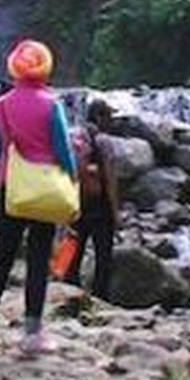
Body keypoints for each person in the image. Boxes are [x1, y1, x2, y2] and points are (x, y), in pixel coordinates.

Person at [0, 39, 78, 357]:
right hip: (44, 189)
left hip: (11, 185)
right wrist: (72, 179)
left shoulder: (2, 105)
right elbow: (63, 150)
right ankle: (32, 334)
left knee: (2, 255)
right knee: (39, 259)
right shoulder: (51, 104)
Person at [66, 99, 121, 302]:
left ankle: (67, 286)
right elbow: (110, 178)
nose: (111, 121)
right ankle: (100, 296)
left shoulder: (75, 137)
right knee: (103, 253)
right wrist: (115, 212)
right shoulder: (103, 141)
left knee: (74, 246)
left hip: (76, 200)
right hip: (99, 205)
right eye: (108, 116)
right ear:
⁂
### Your objective
Only the lines from the one containing "left knee: (2, 255)" through the final line of the material should be printed, each word for word. Both of those lines count.

### Exercise response
left knee: (2, 255)
right knee: (39, 259)
right shoulder: (51, 104)
Person at [66, 99, 121, 302]:
left ankle: (67, 286)
right elbow: (110, 178)
nose: (111, 121)
right ankle: (100, 296)
left shoulder: (75, 137)
right knee: (103, 253)
right wrist: (115, 212)
right shoulder: (103, 141)
left knee: (74, 246)
left hip: (76, 200)
right hip: (99, 205)
right eye: (108, 116)
right ear:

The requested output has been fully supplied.